## TASK REQUIREMENTS
In the material below, find the line containing "sudo mkdir -p /mnt/rootfs" and the line containing "cd my-module", then reproduce exactly both of them and every line between, and nothing else.

## PROVIDED DATA
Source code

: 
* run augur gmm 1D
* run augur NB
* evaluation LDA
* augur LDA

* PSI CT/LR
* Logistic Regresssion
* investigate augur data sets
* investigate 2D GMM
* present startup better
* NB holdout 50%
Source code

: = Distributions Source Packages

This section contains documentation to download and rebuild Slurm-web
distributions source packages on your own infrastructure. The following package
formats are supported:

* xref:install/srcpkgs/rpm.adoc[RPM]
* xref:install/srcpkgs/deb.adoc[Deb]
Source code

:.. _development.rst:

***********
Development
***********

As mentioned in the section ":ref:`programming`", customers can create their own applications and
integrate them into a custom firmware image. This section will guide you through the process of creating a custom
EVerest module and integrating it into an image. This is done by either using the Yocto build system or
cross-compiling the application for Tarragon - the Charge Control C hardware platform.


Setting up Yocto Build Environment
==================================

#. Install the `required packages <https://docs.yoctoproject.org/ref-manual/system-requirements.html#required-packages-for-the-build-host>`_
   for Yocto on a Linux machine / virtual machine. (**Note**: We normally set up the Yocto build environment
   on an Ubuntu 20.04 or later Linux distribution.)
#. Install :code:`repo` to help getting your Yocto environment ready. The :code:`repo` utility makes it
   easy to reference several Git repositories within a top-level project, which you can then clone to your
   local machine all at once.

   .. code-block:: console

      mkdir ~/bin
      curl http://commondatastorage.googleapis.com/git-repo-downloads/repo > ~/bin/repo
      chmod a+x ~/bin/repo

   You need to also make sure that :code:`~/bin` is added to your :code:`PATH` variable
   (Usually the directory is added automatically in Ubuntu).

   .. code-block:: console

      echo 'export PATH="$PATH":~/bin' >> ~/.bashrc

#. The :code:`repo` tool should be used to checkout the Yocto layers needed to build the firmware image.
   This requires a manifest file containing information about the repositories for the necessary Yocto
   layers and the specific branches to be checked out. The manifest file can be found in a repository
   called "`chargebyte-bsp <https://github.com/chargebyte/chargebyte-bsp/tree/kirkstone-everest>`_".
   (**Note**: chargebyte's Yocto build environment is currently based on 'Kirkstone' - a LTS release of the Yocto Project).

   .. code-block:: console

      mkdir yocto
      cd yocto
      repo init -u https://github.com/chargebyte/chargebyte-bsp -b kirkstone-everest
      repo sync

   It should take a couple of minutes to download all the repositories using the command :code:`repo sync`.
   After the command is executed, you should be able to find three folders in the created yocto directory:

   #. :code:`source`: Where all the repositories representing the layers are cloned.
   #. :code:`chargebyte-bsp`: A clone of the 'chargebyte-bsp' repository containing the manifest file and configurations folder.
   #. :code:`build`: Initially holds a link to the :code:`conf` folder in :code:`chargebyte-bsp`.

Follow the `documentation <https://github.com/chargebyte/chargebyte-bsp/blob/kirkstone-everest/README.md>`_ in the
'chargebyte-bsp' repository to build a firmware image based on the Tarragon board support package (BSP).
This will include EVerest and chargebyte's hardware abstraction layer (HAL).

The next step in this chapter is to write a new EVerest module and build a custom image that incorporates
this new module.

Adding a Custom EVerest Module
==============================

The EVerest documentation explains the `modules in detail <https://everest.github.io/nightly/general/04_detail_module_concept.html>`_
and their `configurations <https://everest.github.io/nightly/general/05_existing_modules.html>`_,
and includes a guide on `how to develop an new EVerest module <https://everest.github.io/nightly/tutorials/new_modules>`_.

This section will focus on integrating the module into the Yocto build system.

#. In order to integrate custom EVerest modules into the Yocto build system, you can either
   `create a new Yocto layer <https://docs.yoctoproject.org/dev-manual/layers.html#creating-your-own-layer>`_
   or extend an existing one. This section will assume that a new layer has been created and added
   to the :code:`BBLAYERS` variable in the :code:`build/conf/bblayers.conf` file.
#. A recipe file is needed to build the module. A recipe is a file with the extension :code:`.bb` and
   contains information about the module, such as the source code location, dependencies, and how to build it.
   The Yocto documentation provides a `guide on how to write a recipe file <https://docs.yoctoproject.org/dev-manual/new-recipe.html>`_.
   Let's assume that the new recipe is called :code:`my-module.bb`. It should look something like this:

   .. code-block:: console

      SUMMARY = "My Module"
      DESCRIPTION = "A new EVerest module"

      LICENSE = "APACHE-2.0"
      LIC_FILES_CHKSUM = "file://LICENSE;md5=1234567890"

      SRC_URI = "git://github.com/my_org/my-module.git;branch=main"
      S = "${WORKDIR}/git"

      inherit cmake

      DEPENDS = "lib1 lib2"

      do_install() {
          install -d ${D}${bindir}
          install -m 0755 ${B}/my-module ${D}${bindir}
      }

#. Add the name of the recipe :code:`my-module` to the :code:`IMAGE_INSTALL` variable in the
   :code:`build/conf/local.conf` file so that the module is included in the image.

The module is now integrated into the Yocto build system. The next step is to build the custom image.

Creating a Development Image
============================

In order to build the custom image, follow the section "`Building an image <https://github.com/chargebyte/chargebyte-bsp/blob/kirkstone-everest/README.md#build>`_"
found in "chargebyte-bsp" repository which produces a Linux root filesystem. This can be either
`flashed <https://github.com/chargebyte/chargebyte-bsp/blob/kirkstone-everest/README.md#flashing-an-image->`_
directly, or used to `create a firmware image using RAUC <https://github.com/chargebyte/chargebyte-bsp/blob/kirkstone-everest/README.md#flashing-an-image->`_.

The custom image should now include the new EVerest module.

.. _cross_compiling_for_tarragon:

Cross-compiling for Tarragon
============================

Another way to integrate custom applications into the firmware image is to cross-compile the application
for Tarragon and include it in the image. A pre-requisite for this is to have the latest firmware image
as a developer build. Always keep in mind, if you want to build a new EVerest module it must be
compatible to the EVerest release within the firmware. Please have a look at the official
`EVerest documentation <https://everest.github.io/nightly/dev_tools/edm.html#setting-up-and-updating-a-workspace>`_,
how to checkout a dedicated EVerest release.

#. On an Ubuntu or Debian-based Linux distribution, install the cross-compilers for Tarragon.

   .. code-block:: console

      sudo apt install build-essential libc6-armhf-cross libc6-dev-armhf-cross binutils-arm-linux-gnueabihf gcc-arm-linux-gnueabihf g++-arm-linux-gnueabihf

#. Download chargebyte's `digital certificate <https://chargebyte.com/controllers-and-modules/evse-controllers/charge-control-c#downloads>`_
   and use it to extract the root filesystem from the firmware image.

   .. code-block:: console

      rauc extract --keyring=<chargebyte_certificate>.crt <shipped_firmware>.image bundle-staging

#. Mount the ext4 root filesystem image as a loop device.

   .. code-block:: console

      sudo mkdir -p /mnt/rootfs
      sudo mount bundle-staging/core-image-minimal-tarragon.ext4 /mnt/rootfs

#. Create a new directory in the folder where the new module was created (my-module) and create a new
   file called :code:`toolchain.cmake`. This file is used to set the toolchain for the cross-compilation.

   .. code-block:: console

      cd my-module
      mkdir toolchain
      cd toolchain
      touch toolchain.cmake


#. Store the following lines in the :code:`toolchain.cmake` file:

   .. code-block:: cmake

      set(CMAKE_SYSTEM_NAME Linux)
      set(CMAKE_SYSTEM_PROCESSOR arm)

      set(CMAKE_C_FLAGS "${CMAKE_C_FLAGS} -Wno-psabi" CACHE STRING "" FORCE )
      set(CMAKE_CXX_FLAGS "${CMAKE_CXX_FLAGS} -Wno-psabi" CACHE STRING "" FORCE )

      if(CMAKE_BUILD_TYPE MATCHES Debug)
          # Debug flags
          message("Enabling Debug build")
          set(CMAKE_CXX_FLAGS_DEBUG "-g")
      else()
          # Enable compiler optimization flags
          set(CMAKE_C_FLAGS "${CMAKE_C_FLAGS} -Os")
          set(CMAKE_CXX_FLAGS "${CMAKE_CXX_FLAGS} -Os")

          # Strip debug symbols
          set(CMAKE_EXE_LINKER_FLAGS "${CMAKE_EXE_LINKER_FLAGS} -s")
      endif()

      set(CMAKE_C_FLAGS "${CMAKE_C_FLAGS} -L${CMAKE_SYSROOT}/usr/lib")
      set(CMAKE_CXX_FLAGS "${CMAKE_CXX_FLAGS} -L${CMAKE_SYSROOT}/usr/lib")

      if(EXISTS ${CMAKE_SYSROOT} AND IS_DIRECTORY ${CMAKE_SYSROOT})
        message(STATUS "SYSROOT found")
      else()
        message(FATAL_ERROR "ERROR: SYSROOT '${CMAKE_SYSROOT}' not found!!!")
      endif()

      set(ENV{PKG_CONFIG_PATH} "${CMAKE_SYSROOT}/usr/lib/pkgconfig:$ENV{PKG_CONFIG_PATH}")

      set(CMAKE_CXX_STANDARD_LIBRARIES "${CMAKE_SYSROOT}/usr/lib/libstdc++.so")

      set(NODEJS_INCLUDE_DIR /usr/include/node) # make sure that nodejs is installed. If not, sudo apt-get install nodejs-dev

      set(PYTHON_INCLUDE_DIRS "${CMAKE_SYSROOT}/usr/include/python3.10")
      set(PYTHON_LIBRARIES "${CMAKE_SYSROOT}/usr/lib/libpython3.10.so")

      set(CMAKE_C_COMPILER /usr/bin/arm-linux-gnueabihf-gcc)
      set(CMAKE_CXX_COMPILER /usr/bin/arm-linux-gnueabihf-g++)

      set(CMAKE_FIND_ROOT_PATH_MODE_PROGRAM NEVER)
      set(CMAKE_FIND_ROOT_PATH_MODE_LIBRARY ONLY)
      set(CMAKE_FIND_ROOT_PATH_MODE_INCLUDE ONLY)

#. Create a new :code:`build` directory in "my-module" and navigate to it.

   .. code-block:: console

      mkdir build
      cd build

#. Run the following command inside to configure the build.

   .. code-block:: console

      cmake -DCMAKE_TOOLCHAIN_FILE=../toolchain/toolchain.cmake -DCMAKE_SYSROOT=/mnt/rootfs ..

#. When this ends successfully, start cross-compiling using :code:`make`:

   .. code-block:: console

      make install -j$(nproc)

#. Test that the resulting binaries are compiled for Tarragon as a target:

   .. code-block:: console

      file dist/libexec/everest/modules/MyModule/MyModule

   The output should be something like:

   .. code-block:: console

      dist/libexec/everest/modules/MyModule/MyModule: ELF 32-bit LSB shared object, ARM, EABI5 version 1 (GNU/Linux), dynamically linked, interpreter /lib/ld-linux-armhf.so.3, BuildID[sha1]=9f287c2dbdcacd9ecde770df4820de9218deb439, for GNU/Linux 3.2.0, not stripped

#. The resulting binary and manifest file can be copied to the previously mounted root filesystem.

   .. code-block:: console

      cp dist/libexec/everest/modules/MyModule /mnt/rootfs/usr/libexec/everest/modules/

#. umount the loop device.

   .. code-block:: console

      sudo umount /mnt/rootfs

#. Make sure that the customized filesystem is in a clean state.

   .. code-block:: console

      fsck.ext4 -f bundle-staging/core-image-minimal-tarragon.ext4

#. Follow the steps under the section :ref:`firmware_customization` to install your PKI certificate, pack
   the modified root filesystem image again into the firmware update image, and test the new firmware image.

## WRITTEN RESPONSE
      sudo mkdir -p /mnt/rootfs
      sudo mount bundle-staging/core-image-minimal-tarragon.ext4 /mnt/rootfs

#. Create a new directory in the folder where the new module was created (my-module) and create a new
   file called :code:`toolchain.cmake`. This file is used to set the toolchain for the cross-compilation.

   .. code-block:: console

      cd my-module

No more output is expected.